そしてオレは2組の北山と言う男子生徒と同じ部屋になる。まぁそもそもクラスの奴らとも仲が良くないから、この点は我慢するしかない。
「えっと神原君だよね?3日間よろしく」
「ああ。よろしくな」
確かに大人しそうなやつだな。髪も染めてないし、真面目そうでもある。さすがは学級委員だな。
「あの……聞いてもいいかな?」
「なんだ?」
「神原君って……その黒崎さんと付き合ってるの?」
「いや違うぞ」
いきなりそんなことを聞かれた。やっぱり変な噂とかになっているのか……というよりなんでこんなことを聞いてきたんだろうな。
「そっか。後輩の子と付き合ってるんだっけ?」
「まぁな」
それにしてもこの北山っていう男。なんか違和感があるんだよな。何がとは言えないけど。それに何か言いたそうだよな。
「なんか言いたいことがあるのか?」
「え?あっその……実はさ」
北山はオレに話し始める。実は今回の修学旅行で一緒に行動する子と付き合っているらしい。そしてお互いの両親が厳しくてあまり一緒の時間を過ごせていないようだ。

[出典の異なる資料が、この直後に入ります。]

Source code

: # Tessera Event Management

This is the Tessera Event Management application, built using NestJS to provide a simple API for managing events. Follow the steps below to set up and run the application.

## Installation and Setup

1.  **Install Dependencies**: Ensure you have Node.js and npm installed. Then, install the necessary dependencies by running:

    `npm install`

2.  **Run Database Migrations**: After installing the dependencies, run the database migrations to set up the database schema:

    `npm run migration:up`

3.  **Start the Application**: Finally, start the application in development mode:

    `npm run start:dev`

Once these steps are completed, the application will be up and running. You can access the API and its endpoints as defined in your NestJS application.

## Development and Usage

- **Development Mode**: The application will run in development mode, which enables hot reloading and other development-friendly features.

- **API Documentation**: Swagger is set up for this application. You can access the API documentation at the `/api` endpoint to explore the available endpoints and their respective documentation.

「それで、もし神原君が黒崎さんと付き合ってるなら、こっそり部屋を交換出来るなって思ってさ。一緒に泊まったことないから……これがチャンスだと思ったんだ」
「なるほどな」
気持ちは分かるぞ北山。好きな人と少しでも長く居たいもんな。でも残念ながらオレは黒崎とは付き合っていない。うーん……何とかしてあげたい気持ちはあるが……。ん?待てよ。普通に考えればオレと黒崎って寝泊まりしてるよな?
「なぁ。オレさ明日黒崎に聞いてやるよ」
「え!?悪いよ……」
「気にするなよ。オレと黒崎は別に何もないから安心しろ。お前は男になる準備だけしとけ」
「格好いい……」
だろ?これが本当の男の格好良さだからな。とか言って明日黒崎に断られたら恥ずかしいよな……。
こうして謎の友情が北山と芽生え、何とかしてあげられるようにしようと思うのだった。